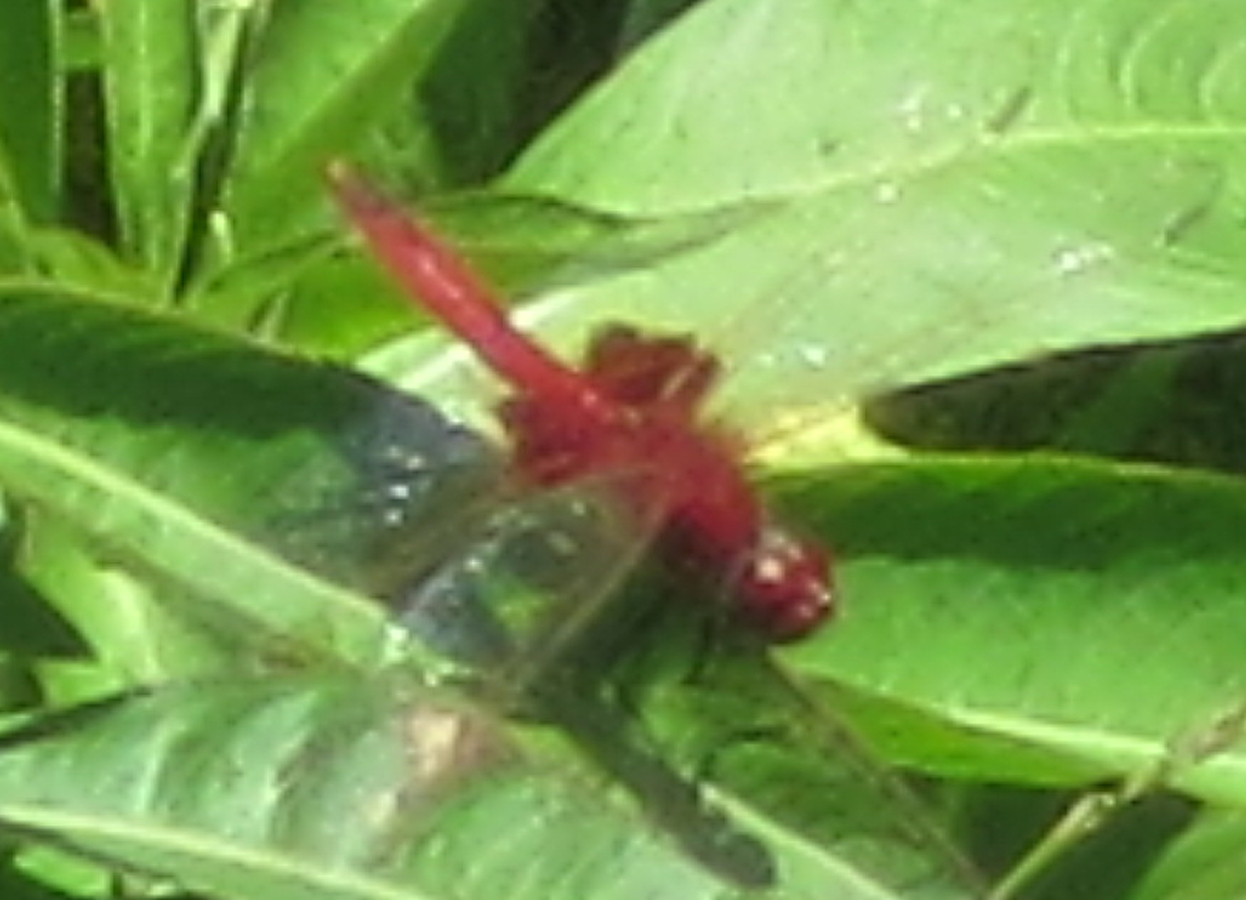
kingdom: Animalia
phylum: Arthropoda
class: Insecta
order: Odonata
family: Libellulidae
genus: Urothemis
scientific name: Urothemis assignata
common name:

**Your task**
Please repeat all of the data above, swapping "common name" for "vernacular name" and leaving everything else unchanged. Leave the pictures out.

**Response below**
kingdom: Animalia
phylum: Arthropoda
class: Insecta
order: Odonata
family: Libellulidae
genus: Urothemis
scientific name: Urothemis assignata
vernacular name:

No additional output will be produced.